Taxas de juros têm queda firme na sessão com desbloqueio do Estreito de Ormuz pelo Irã

Por Arícia Martins

Ainda que alguma perda de ímpeto na segunda etapa do pregão, os juros futuros negociados na B3 encerraram a sessão desta sexta-feira, 17, com descompressão relevante, influenciada pelo desbloqueio do estreito de Ormuz pelo Irã, que reduziu os temores inflacionários e levou a uma percepção de que um acordo de paz entre o país persa e os Estados Unidos pode ser discutido com maior celeridade agora.

No fechamento, a taxa do contrato de Depósito Interfinanceiro (DI) para janeiro de 2027 cedeu de 14,051% no ajuste de ontem a 13,91%. O DI para janeiro de 2029 recuou a 13,16%, vindo de 13,336% no ajuste anterior. O DI para janeiro de 2031 teve baixa de 13,428% a 13,31%.

Ao longo da tarde, as taxas seguiram exibindo recuo firme, na ordem de 20 pontos-base nos vértices curtos e médios e 15 pontos nos vencimentos mais distantes, mas se afastaram das mínimas intradiárias atingidas pela manhã. A taxa para janeiro de 2031, por exemplo, chegou a 13,145% no final da manhã.

O ministro das Relações Exteriores do Irã, Abbas Araqchi, informou que a passagem de todas as embarcações comerciais pelo Estreito de Ormuz estaria "totalmente aberta" durante o período do cessar-fogo de dez dias entre Israel e o Hezbollah no Líbano, notícia que fez as cotações do petróleo desabarem cerca de 10% e o dólar despencar a mínima de R$ 4,95, levando a reboque também os juros.

A commodity energética e os ativos de risco locais, contudo, passaram a se afastar dos melhores momentos do dia, com o mercado ponderando exigências feitas por Teerã para que o estreito não seja bloqueado novamente e, também, dúvidas sobre quão duradoura deve ser a trégua negociada entre os governos israelense e libanês.

Segundo a agência iraniana Fars News, o livre fluxo de navegação por Ormuz foi condicionado pelo país ao cumprimento do cessar-fogo no Líbano. A persistência do bloqueio naval dos Estados Unidos na rota, anunciada nesta sexta pelo presidente dos Estados Unidos, Donald Trump, será considerada uma violação do cessar-fogo e pode reverter a reabertura, disse uma autoridade iraniana à Fars.

Após a liberação do Irã, é preciso acompanhar se as transportadoras irão aceitar voltar a navegar pelo estreito, e se as seguradoras que operam na rota irão voltar a fazer seguros normalmente ou com preços maiores, diz Gustavo Cruz, estrategista-chefe da RB Investimentos. De qualquer forma, aponta, a direção parece ser de regularização da oferta de petróleo aos poucos, ainda que os preços da commodity não devam retomar o patamar pré-guerra.

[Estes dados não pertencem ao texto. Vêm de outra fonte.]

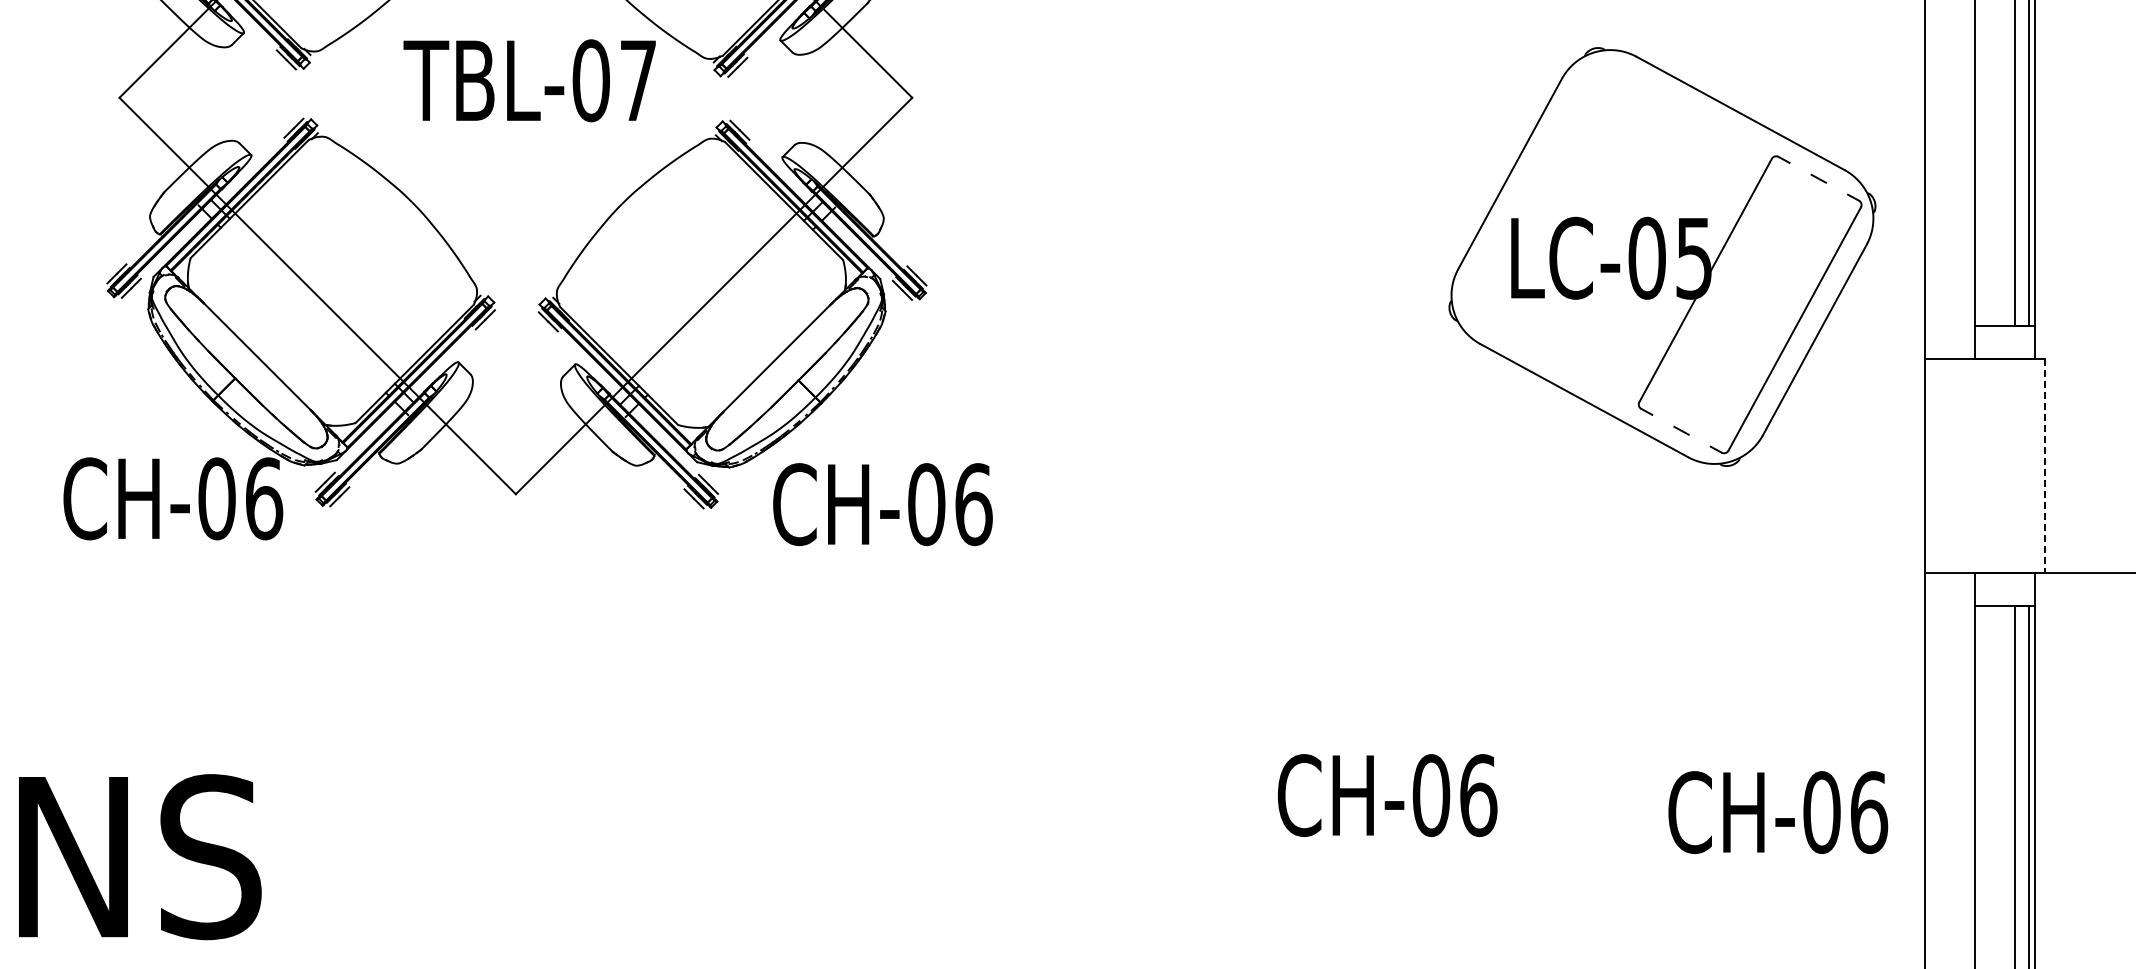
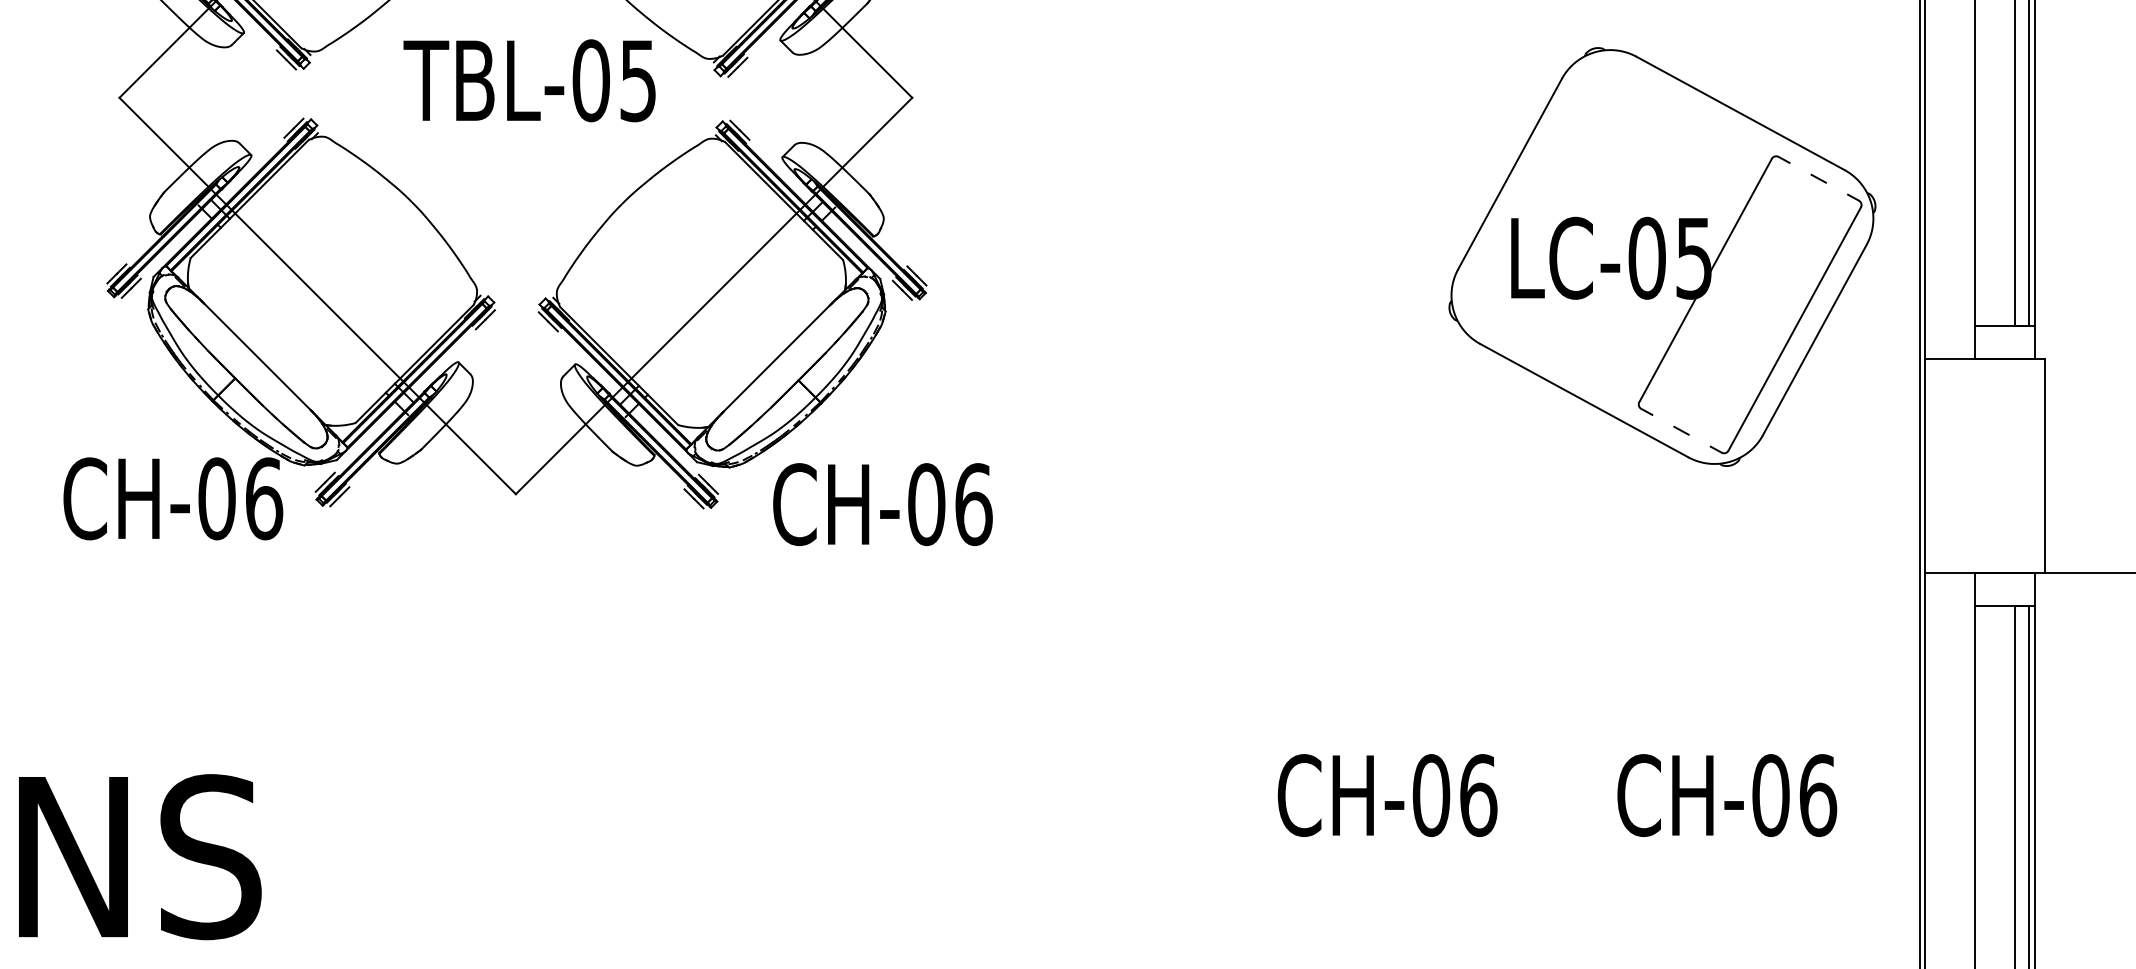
text at (637, 81): TBL-07 -> TBL-05
line at (2045, 466): dashed -> solid
line at (1920, 483): none -> present
text at (1778, 812) position: (1778, 812) -> (1727, 795)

Além de países do Golfo que produzem petróleo terem sofrido danos em sua infraestrutura, Cruz menciona que o Irã ter ditado as regras da reabertura de Ormuz adiciona risco à permanência da liberação. "Ainda existe a possibilidade de que daqui um tempo o país fale que não vá mais cumprir o desbloqueio", comentou.

Para o cenário local, Cruz avalia que a distensão no Oriente Médio pouco influencia a próxima decisão de juros do Banco Central, que deve cortar a Selic em 0,25 ponto porcentual na reunião de abril do Comitê de Política Monetária (Copom).

A autoridade monetária poderia justificar um corte maior afirmando, por exemplo, que o choque elevou as expectativas de inflação e os preços correntes, mas não alterou a dinâmica dos núcleos, observa o estrategista. "Mas isso criaria um ruído no mercado financeiro. Entendo que o 0,25 está de bom tamanho".

No mercado de opções digitais de Copom, a probabilidade de uma redução de 0,50 ponto na Selic estava em 17% no final da tarde, contra 75% de chance de ajuste de 0,25 ponto e apenas 4% de manutenção da taxa no nível atual, em 14,75%.

No cômputo semanal, o movimento verificado nesta sexta também ajudou a descomprimir a curva a termo, que, no entanto, permaneceu inclinada, uma vez que o alívio nas taxas curtas e médias foi mais significativo. Em relação ao fechamento da última sexta-feira, o DI para janeiro de 2027 recuou cerca de 15 pontos, e o para janeiro de 2029 caiu cerca de 20 pontos. Já o DI para janeiro de 2031 devolveu cerca de 10 pontos.